[Work task]
Please print only the top portion of the entries below, ending with the line that contains "[Attestations]: https://github.com/Candinya/nekops/attestations", exactly as written.

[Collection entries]
***

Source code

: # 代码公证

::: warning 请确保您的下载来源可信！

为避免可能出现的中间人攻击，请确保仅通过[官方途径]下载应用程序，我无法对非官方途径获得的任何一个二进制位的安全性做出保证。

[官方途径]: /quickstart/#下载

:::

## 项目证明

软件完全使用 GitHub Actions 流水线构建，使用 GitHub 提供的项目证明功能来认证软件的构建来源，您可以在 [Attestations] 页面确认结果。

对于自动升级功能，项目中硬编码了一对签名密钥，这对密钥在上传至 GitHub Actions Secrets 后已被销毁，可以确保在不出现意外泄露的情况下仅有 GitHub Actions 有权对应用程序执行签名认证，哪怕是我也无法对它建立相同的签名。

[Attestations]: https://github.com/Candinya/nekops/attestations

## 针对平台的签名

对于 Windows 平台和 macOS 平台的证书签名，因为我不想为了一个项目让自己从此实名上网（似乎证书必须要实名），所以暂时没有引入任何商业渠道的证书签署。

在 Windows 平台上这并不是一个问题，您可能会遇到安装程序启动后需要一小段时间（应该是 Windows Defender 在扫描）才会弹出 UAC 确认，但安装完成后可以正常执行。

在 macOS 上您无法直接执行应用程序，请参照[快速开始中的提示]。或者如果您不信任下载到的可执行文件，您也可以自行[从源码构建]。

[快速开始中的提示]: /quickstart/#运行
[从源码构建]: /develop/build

***

[Output of the exercise]
Source code

: # 代码公证

::: warning 请确保您的下载来源可信！

为避免可能出现的中间人攻击，请确保仅通过[官方途径]下载应用程序，我无法对非官方途径获得的任何一个二进制位的安全性做出保证。

[官方途径]: /quickstart/#下载

:::

## 项目证明

软件完全使用 GitHub Actions 流水线构建，使用 GitHub 提供的项目证明功能来认证软件的构建来源，您可以在 [Attestations] 页面确认结果。

对于自动升级功能，项目中硬编码了一对签名密钥，这对密钥在上传至 GitHub Actions Secrets 后已被销毁，可以确保在不出现意外泄露的情况下仅有 GitHub Actions 有权对应用程序执行签名认证，哪怕是我也无法对它建立相同的签名。

[Attestations]: https://github.com/Candinya/nekops/attestations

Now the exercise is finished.